For those who choose to go to University, being exposed to new opinions and having your world view challenged is an important part of academic development. While this may have the potential to make some people feel uncomfortable, freedom of speech is vital to university. During the second reading of the Higher Education (Freedom of Speech) Bill, I was pleased to support this valuable piece of legislation. It will not only help tackle hate speech but will also continue to demonstrate that the UK is a place of free speech and the peaceful exchange of views.
You can read my full contribution to the debate below:
One characteristic of good education settings is that there are opportunities to be challenged. Education must be a place for open minds rather than narrow minds.
Speaking personally, I found that university was an opportunity to have my view of the world challenged. As a newly minted student, I joined the Durham Union Society, a venerable debating society that is known for bringing a very wide range of speakers in front of the student body. It gave me, and thousands of other students, a chance to hear from people on a range of issues, from nuclear power to environmentalism and various forms of human rights. It gave me a chance to hear from people whose views were simply beyond the range of anything I ever heard or learned about at my school in the south Wales valleys.

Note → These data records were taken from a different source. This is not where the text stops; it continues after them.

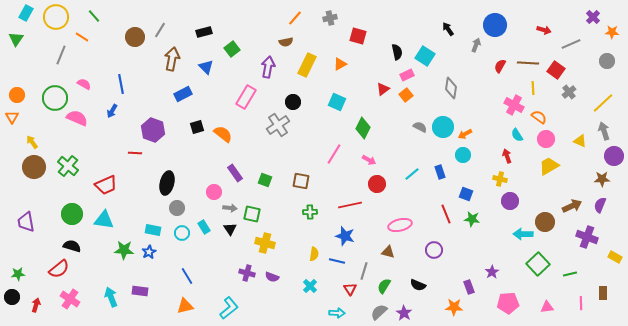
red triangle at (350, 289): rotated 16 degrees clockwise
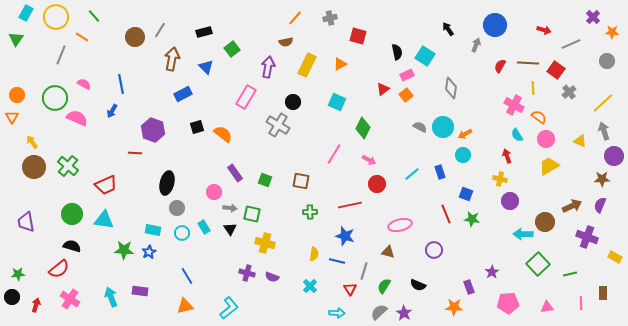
gray cross at (278, 125): rotated 25 degrees counterclockwise
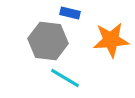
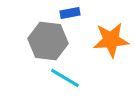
blue rectangle: rotated 24 degrees counterclockwise
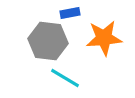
orange star: moved 7 px left, 2 px up
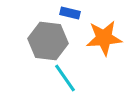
blue rectangle: rotated 24 degrees clockwise
cyan line: rotated 24 degrees clockwise
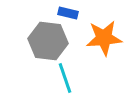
blue rectangle: moved 2 px left
cyan line: rotated 16 degrees clockwise
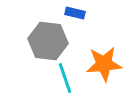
blue rectangle: moved 7 px right
orange star: moved 26 px down
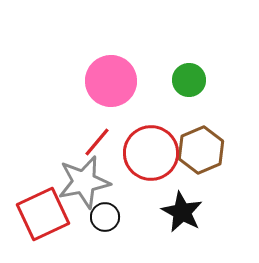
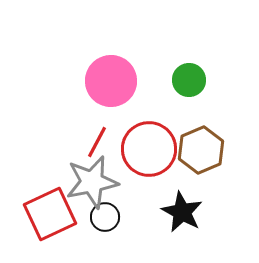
red line: rotated 12 degrees counterclockwise
red circle: moved 2 px left, 4 px up
gray star: moved 8 px right
red square: moved 7 px right
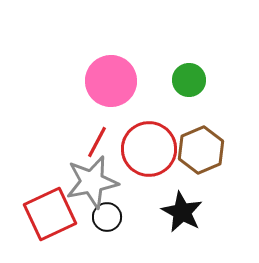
black circle: moved 2 px right
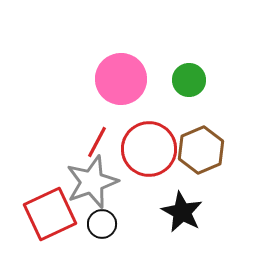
pink circle: moved 10 px right, 2 px up
gray star: rotated 8 degrees counterclockwise
black circle: moved 5 px left, 7 px down
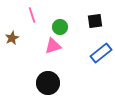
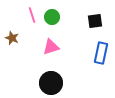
green circle: moved 8 px left, 10 px up
brown star: rotated 24 degrees counterclockwise
pink triangle: moved 2 px left, 1 px down
blue rectangle: rotated 40 degrees counterclockwise
black circle: moved 3 px right
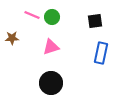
pink line: rotated 49 degrees counterclockwise
brown star: rotated 24 degrees counterclockwise
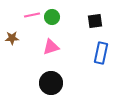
pink line: rotated 35 degrees counterclockwise
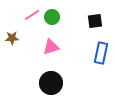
pink line: rotated 21 degrees counterclockwise
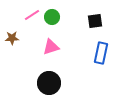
black circle: moved 2 px left
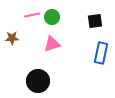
pink line: rotated 21 degrees clockwise
pink triangle: moved 1 px right, 3 px up
black circle: moved 11 px left, 2 px up
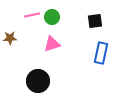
brown star: moved 2 px left
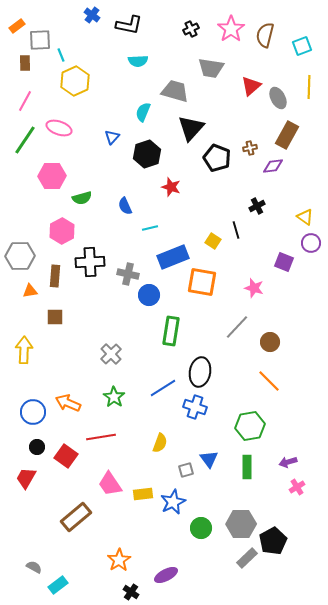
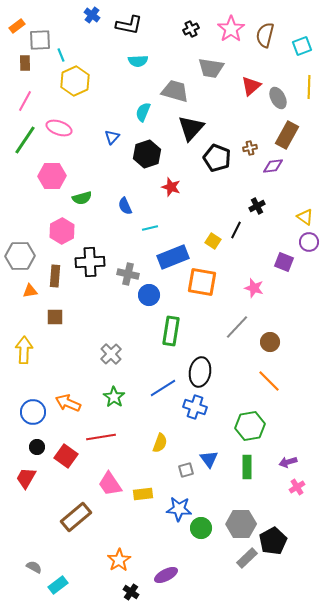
black line at (236, 230): rotated 42 degrees clockwise
purple circle at (311, 243): moved 2 px left, 1 px up
blue star at (173, 502): moved 6 px right, 7 px down; rotated 30 degrees clockwise
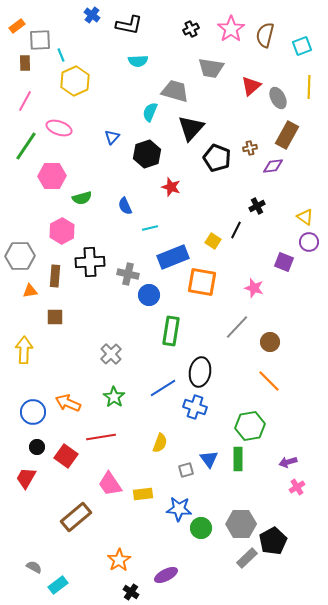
cyan semicircle at (143, 112): moved 7 px right
green line at (25, 140): moved 1 px right, 6 px down
green rectangle at (247, 467): moved 9 px left, 8 px up
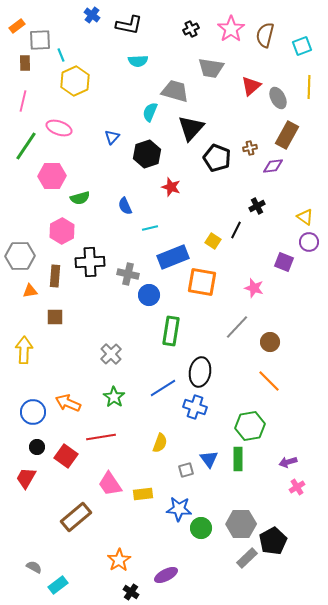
pink line at (25, 101): moved 2 px left; rotated 15 degrees counterclockwise
green semicircle at (82, 198): moved 2 px left
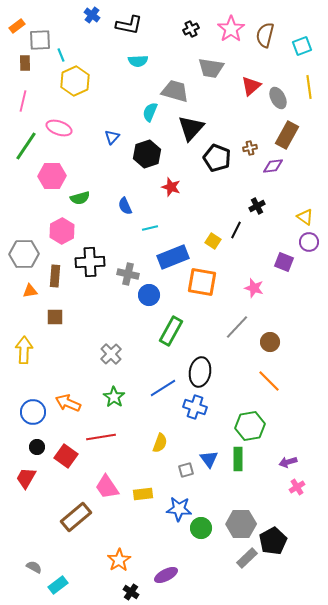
yellow line at (309, 87): rotated 10 degrees counterclockwise
gray hexagon at (20, 256): moved 4 px right, 2 px up
green rectangle at (171, 331): rotated 20 degrees clockwise
pink trapezoid at (110, 484): moved 3 px left, 3 px down
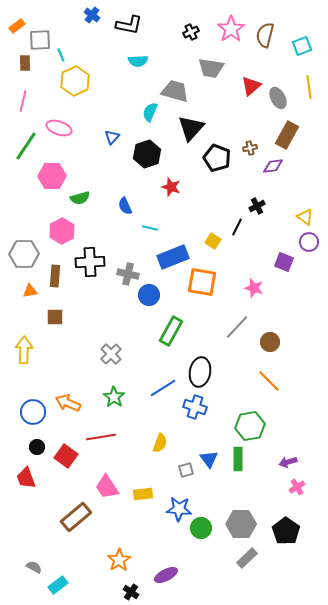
black cross at (191, 29): moved 3 px down
cyan line at (150, 228): rotated 28 degrees clockwise
black line at (236, 230): moved 1 px right, 3 px up
red trapezoid at (26, 478): rotated 50 degrees counterclockwise
black pentagon at (273, 541): moved 13 px right, 10 px up; rotated 8 degrees counterclockwise
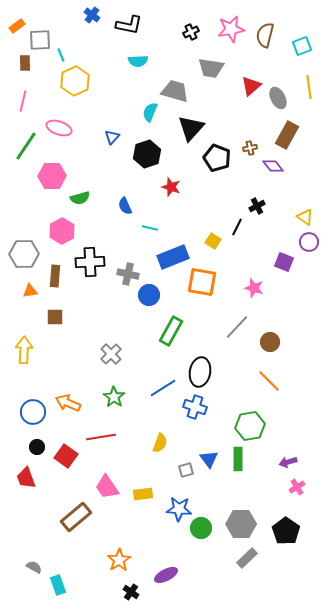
pink star at (231, 29): rotated 24 degrees clockwise
purple diamond at (273, 166): rotated 60 degrees clockwise
cyan rectangle at (58, 585): rotated 72 degrees counterclockwise
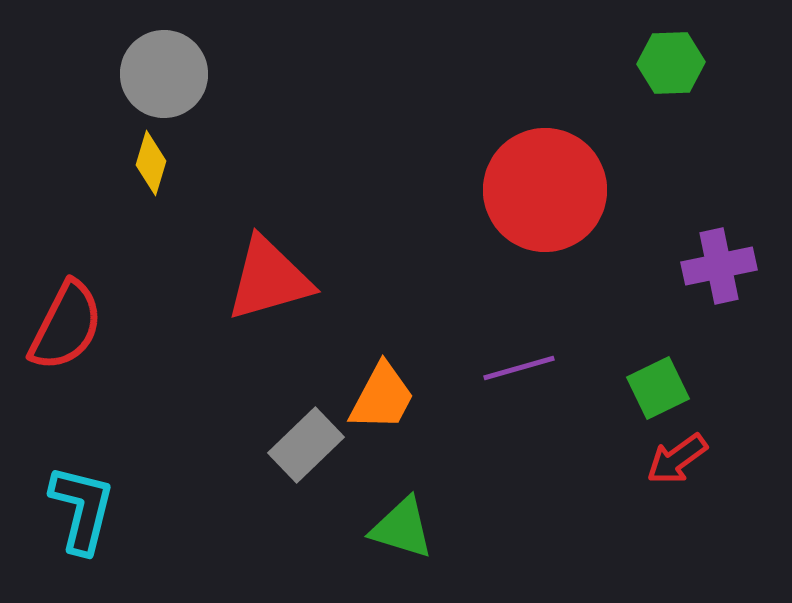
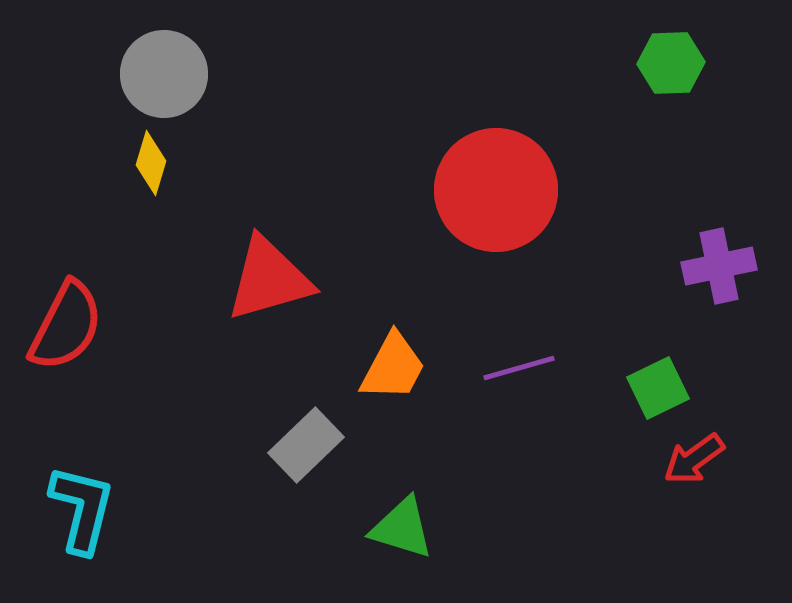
red circle: moved 49 px left
orange trapezoid: moved 11 px right, 30 px up
red arrow: moved 17 px right
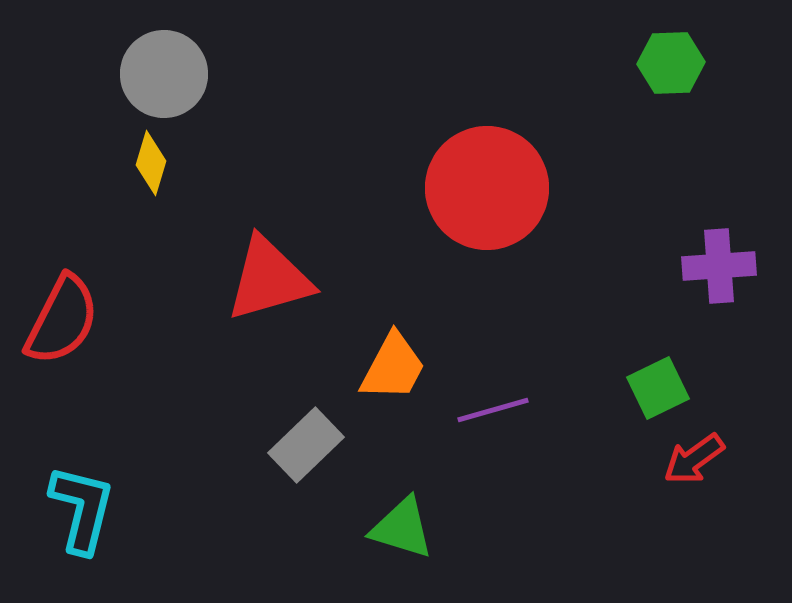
red circle: moved 9 px left, 2 px up
purple cross: rotated 8 degrees clockwise
red semicircle: moved 4 px left, 6 px up
purple line: moved 26 px left, 42 px down
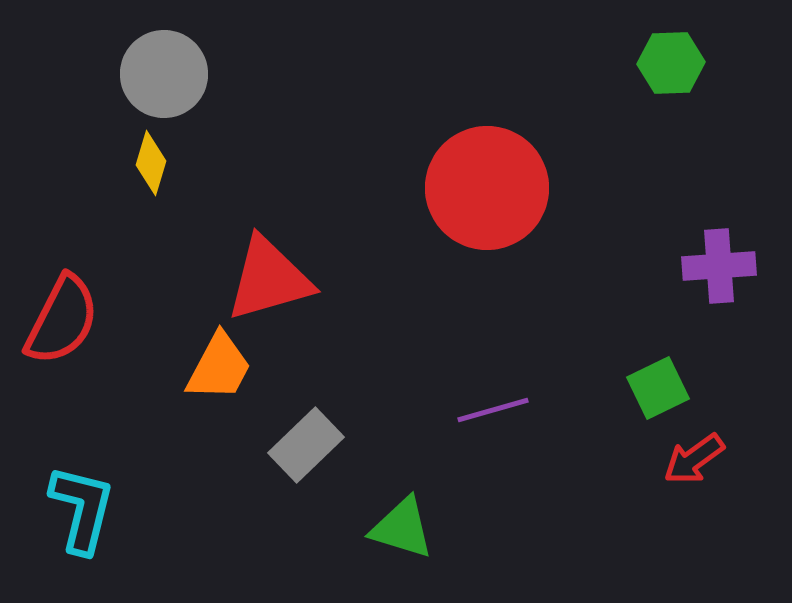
orange trapezoid: moved 174 px left
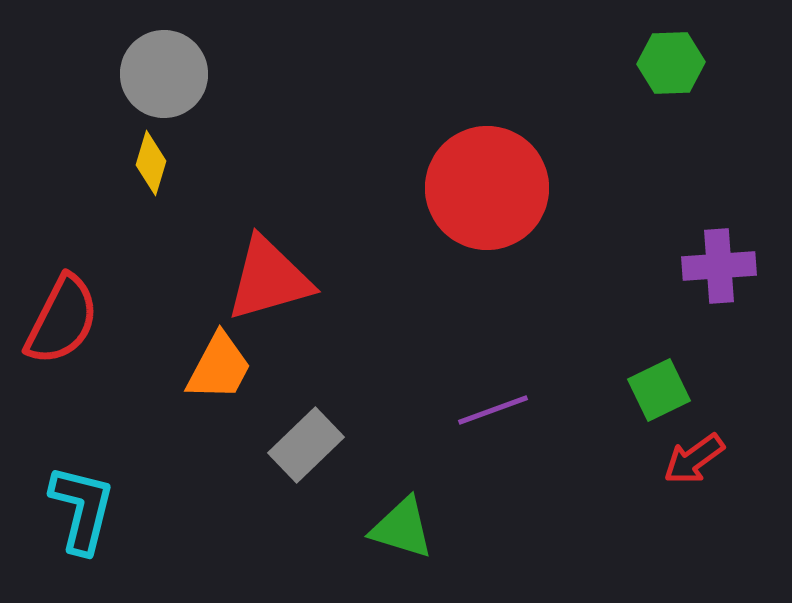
green square: moved 1 px right, 2 px down
purple line: rotated 4 degrees counterclockwise
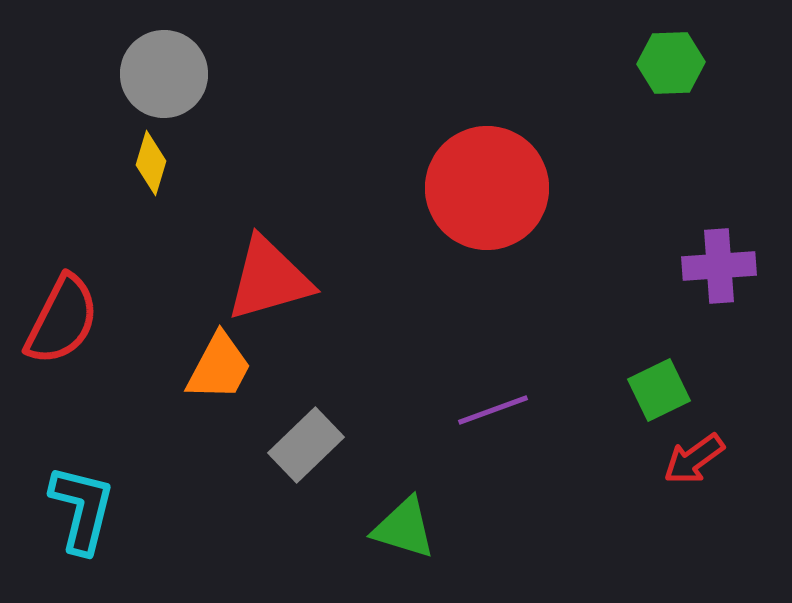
green triangle: moved 2 px right
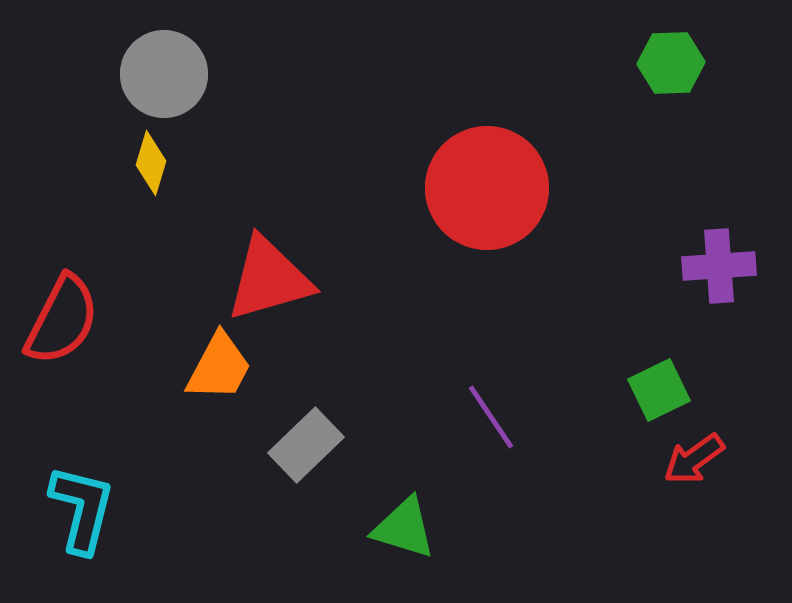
purple line: moved 2 px left, 7 px down; rotated 76 degrees clockwise
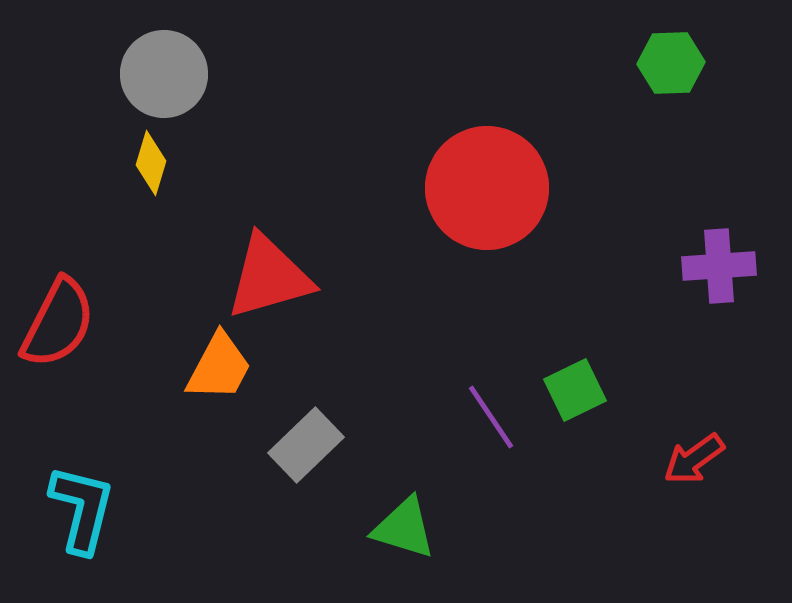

I heard from Dave Nellist, the inspiration for Private Eye’s Dave Spart of the loony left, who set out a very robust defence of his view of socialism, something I had never heard or learned about in my life. I heard Peter Tatchell set out a robust defence of direct action in pursuit of his campaign about gay rights. More importantly, I heard him articulate, in a way that many, like me, will have heard for the first time at university, the long history of injustice and prejudice that needed to be addressed. We then heard and saw his commitment to that action in opposition to the appointment of a Bishop of Durham whom he regarded as having been a hypocrite on that issue.
I had the opportunity to encounter speakers representing organisations as diverse as the Monday Club on the extreme right and the British Communist party on the extreme left, and every point in between. I strongly believe that I am in good company, in that that diverse range of challenges to what I had learned and what I perceived about the world helped me to become, as I believe I am, a more socially liberal and a more enlightened person. It certainly developed my interest in and my commitment to politics.
It is clear from the engagement that I have had with constituents who are students, who are part of the academic life of many of our university campuses across the country, that there is a serious, well-founded and genuine concern that the actions of some in our university system have had a chilling effect on their ability to speak freely, to ensure that future generations of students are able to enjoy the benefit of having their prejudices and views challenged, on whichever side of the spectrum.
While I strongly welcome the fact that we will continue to have, completely unaffected by this Bill, very robust laws that tackle hate speech in all its forms and that deal with the many prejudices that we have as a society decided are unacceptable, as well as enshrined protections for people in the Equality Act 2010, through the Bill we will also have measures in place to ensure that the freedom of speech of our academics and our students and the ability of future generations to be challenged and to develop their thinking—in a way that is fundamentally important and that we see going on every day in our House of Commons and our parliamentary democracy—are preserved for future generations.
Through the Bill, we will not see a narrowing of the thinking or a narrowing of the debate in our universities, but we will ensure that they remain what they have been for generations: a place where open minds can thrive and prejudices can be challenged and where we can develop our thinking as a society in a way that then contributes to our national life. For all those reasons, it seems to me that this proposal from the Government is a sensible step. We need to demonstrate to academics and students who have these concerns that we take them seriously. If we are to be the bastion of democracy that we wish to be, we have to ensure that free speech can happen in our universities and in every other part of our education system as well. That is why I strongly support this legislation from the Government.
I hope that the Bill will bring about the great benefit of demonstrating that the United Kingdom is not just genuinely committed to tackling those who would peddle hate and prejudice in our universities and other education settings, but determined to be a place where open minds, debate and free speech can thrive for the long-term benefit of our democracy.